2019-03-20 11:26:14.001 INFO 1 --- [38.200.19:27038] org.mongodb.driver.cluster : Server 164.29.4:27038 is no longer a member of the replica set. Removing from client view of cluster.
2019-03-20 11:26:14.001 INFO 1 --- [38.200.19:27038] org.mongodb.driver.cluster : Canonical address mngd-new-pr1-01:27038 does not match server address. Removing .38.200.19:27038 from client view of cluster
2019-03-20 11:26:34.012 INFO 1 --- [2-prd2-01:27038] org.mongodb.driver.cluster : Exception in monitor thread while connecting to server mngd-new-pr1-01:27038
com.mongodb.MongoSocketException: mngd-new-pr1-01: Name or service not known
at com.mongodb.ServerAddress.getSocketAddress(http://ServerAddress.java:188 ) ~[mongodb-driver-core-3.6.4.jar!/:na]
So since we are using the endpoints as ip address and its not matching with the connection string specified in the deployment yaml connection string it might be failing .

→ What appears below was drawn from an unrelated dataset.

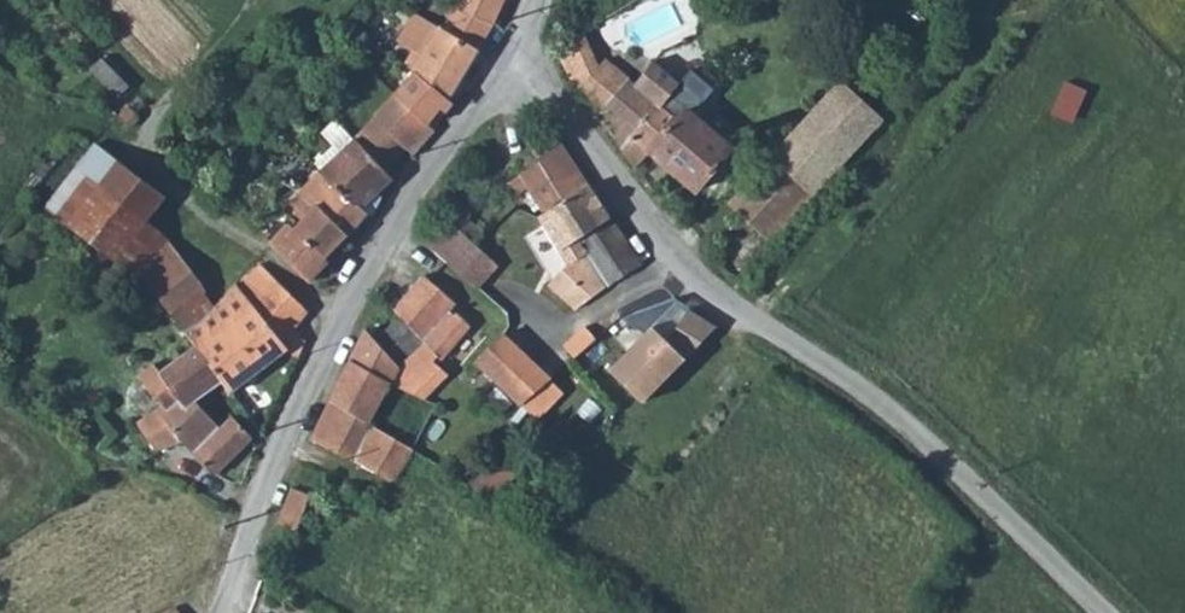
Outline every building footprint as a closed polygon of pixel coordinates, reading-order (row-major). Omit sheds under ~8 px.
[(502,26),(512,0),(469,0),(465,8),(502,26)] [(449,30),(484,53),(502,26),(465,8),(461,6),(449,30)] [(426,56),(433,60),(449,30),(430,17),(426,15),(408,45),(426,56)] [(423,76),(451,101),(484,53),(449,30),(433,60),(435,61),(423,76)] [(414,75),(420,80),(423,76),(435,61),(433,60),(426,56),(414,75)] [(604,60),(578,91),(621,127),(613,137),(636,167),(651,152),(696,191),(731,149),(730,146),(689,111),(702,98),(680,79),(678,81),(654,61),(635,84),(604,60)] [(402,98),(432,125),(455,105),(451,101),(423,76),(420,80),(402,98)] [(771,157),(813,195),(880,123),(838,83),(771,157)] [(376,119),(379,122),(410,150),(417,157),(436,129),(432,125),(402,98),(399,96),(376,119)] [(121,118),(132,131),(143,120),(132,108),(121,118)] [(330,112),(325,116),(330,121),(335,117),(330,112)] [(359,143),(389,175),(410,150),(379,122),(359,143)] [(320,168),(327,176),(359,143),(352,135),(328,160),(323,156),(318,161),(323,166),(320,168)] [(537,158),(540,162),(562,199),(565,198),(589,186),(560,142),(537,158)] [(327,176),(365,211),(396,183),(389,175),(359,143),(327,176)] [(44,206),(145,290),(151,283),(145,278),(171,247),(149,227),(167,204),(93,144),(44,206)] [(728,204),(770,242),(813,195),(771,157),(728,204)] [(527,170),(511,182),(518,195),(528,188),(542,211),(562,199),(540,162),(527,170)] [(275,250),(314,286),(330,264),(356,238),(370,216),(365,211),(327,176),(294,211),(308,223),(299,234),(294,229),(275,250)] [(538,217),(567,264),(548,286),(576,309),(607,286),(577,239),(610,217),(589,186),(565,198),(562,199),(564,201),(538,217)] [(435,207),(454,224),(458,228),(472,215),(448,192),(435,207)] [(577,239),(607,286),(641,265),(610,217),(577,239)] [(454,224),(430,249),(477,289),(498,265),(458,228),(454,224)] [(145,278),(151,283),(157,290),(186,264),(171,247),(145,278)] [(157,290),(174,311),(189,300),(206,323),(220,312),(208,296),(210,293),(186,264),(157,290)] [(199,342),(202,347),(229,386),(238,400),(292,356),(303,363),(312,345),(297,333),(312,314),(265,271),(229,309),(241,322),(217,340),(212,334),(199,342)] [(423,399),(448,374),(433,362),(438,357),(440,359),(468,327),(469,326),(468,324),(467,323),(451,308),(455,303),(424,275),(394,309),(401,316),(402,315),(423,337),(397,364),(400,368),(394,383),(393,385),(423,399)] [(174,311),(195,337),(208,326),(206,323),(189,300),(174,311)] [(726,328),(698,310),(677,343),(661,328),(619,372),(652,404),(726,328)] [(396,364),(397,364),(423,337),(402,315),(401,316),(377,341),(376,343),(396,364)] [(575,358),(596,340),(584,328),(563,345),(575,358)] [(350,361),(389,384),(394,383),(400,368),(397,364),(396,364),(376,343),(377,341),(366,330),(350,361)] [(482,364),(543,421),(568,393),(555,381),(555,377),(509,335),(482,364)] [(165,453),(190,447),(224,480),(260,443),(240,423),(227,433),(202,404),(229,386),(202,347),(153,381),(161,393),(174,385),(181,394),(163,407),(141,426),(165,453)] [(368,423),(374,426),(377,420),(371,416),(389,384),(350,361),(331,399),(367,424),(368,423)] [(311,439),(392,480),(410,452),(412,449),(374,426),(368,423),(367,424),(331,399),(311,439)] [(277,523),(297,531),(311,495),(291,488),(277,523)]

Really confusing me a lot :)
PS : to check the connectivity to external mongo cluster i have launched the single pod
apiVersion: v1
kind: Pod
metadata:
name: proxy-chk
spec:
containers:
- name: centos
image: centos
command: ["/bin/sh", "-c", "while : ;do curl -L http://${MONGODBendpointipaddress}:27038/; sleep 10; done"]
In the logs i can see the it is able to establish the connectivity .
" It looks like you are trying to access MongoDB over HTTP on the native driver port. "
So i think the headless service which i created earlier its able to route the traffic
Need your advise .
One alternative could be create one service service each for mongo host but that defeat abstraction if you need to add more hosts in future.